Prossegue em seu art. 1º, onde prevê que “todos os seres humanos nascem livres e iguais em dignidade e direitos são dotados de razão e consciência e devem agir em relação umas às outras com espírito de fraternidade.” (DECLARAÇÃO UNIVERSAL DOS DIREITOS HUMANOS, 1948)

De início, pode-se claramente constatar a inquestionável presença de valores cristãos incorporados no corpo desta carta que conferiu direitos tão importantes a toda humanidade.

Apenas para corroborar tal assertiva, traz-se algumas passagens bíblicas nas quais constam esta igualdade e universalidade entre todos os homens, de forma a se concluir que tais valores serviram de fundamentos históricos e teóricos para a consolidação dos direitos humanos.

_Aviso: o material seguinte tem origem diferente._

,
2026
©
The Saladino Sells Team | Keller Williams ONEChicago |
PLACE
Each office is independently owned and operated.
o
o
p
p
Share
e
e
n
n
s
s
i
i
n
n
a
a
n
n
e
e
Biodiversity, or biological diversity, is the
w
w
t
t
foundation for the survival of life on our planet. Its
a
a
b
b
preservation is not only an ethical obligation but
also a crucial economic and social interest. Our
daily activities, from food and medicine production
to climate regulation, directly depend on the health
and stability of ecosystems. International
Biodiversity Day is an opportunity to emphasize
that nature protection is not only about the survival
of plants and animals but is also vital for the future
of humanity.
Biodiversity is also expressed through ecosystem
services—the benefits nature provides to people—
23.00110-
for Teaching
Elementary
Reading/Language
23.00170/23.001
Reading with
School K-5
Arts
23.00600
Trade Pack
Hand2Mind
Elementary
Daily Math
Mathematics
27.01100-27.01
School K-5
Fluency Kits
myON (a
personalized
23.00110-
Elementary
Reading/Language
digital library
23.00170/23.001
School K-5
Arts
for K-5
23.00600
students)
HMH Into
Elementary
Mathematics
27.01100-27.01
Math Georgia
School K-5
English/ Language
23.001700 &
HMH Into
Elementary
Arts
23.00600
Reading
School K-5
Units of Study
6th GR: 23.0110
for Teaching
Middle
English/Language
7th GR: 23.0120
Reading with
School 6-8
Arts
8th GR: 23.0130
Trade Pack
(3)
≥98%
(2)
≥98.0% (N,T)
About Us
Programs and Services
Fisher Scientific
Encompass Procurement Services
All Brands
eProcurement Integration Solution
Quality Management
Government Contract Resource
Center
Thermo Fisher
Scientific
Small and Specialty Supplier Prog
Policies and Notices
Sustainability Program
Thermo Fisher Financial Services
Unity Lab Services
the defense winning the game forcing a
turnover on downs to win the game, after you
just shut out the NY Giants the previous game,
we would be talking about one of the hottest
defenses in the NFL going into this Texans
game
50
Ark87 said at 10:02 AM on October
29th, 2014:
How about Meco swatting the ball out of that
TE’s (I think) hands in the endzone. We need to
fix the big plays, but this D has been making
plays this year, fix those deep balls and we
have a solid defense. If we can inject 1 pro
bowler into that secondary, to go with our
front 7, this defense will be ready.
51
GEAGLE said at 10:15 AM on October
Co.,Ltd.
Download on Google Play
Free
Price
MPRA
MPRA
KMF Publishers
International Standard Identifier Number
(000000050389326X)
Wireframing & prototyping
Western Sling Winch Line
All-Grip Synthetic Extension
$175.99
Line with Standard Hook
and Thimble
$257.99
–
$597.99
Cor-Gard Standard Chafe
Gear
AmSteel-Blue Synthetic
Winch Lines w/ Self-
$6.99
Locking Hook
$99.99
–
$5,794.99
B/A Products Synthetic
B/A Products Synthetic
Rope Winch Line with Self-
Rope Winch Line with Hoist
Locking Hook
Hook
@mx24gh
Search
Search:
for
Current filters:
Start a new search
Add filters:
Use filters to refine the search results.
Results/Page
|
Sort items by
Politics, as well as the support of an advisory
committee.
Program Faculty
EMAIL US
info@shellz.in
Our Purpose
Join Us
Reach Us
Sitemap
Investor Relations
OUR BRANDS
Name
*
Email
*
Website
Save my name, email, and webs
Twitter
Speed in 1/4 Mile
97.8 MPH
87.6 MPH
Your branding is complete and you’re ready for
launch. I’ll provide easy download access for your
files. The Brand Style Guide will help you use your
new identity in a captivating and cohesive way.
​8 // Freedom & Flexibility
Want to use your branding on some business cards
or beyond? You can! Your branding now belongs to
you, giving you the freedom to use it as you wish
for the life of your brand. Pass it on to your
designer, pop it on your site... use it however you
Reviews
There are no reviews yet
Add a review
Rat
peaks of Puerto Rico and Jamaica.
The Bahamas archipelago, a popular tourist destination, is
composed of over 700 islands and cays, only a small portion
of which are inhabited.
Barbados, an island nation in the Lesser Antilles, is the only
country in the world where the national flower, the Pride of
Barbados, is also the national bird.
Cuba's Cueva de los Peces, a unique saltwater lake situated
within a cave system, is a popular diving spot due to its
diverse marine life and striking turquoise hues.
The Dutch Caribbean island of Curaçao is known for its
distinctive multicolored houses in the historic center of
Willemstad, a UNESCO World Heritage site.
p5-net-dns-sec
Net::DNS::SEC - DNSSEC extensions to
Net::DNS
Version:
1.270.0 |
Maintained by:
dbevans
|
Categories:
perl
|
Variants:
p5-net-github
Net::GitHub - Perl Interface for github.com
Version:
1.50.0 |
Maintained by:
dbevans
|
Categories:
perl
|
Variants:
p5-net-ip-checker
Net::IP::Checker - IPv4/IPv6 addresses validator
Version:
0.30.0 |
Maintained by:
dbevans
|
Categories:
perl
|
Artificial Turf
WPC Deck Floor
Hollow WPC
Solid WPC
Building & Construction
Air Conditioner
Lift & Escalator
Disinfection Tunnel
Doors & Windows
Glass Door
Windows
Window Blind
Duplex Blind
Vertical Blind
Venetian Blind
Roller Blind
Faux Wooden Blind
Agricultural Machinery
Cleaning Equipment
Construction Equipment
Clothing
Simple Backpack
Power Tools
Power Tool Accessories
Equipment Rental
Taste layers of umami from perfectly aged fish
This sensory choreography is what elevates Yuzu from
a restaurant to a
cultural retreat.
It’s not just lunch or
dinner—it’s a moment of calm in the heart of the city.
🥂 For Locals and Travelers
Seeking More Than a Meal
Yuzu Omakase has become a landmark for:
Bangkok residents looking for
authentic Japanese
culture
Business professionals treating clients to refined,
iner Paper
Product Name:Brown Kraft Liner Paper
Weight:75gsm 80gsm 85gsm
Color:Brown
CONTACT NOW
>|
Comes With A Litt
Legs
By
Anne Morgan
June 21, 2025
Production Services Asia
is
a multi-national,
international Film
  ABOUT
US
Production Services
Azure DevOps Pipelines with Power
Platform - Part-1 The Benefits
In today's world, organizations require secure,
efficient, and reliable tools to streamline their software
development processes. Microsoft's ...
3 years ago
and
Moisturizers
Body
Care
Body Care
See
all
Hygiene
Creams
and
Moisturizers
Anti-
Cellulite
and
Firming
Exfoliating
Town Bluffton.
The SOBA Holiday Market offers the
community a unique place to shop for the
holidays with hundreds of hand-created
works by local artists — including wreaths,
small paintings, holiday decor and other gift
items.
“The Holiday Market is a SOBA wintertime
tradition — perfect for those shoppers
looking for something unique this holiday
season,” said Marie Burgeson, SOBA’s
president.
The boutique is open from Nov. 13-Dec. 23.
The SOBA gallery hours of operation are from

Assim, veja-se o que fala em Efésios 2, versículos 14 ao 19:

Porque ele é a nossa paz, o qual de ambos os povos fez um; e, derrubando a parede de separação que estava no meio, a inimizade, aboliu, na sua carne, a lei dos mandamentos na forma de ordenanças, para que dos dois criasse, em si mesmo, um novo homem, fazendo a paz, e reconciliasse ambos em um só corpo com Deus, por intermédio da cruz, destruindo por ela a inimizade. E, vindo, evangelizou paz a vós outros que estáveis longe e paz também aos que estavam perto; porque, por ele, ambos temos acesso ao Pai em um Espírito. Assim, já não sois estrangeiros e peregrinos, mas concidadãos dos santos, e sois da família de Deus. (Ef 2, 14-19)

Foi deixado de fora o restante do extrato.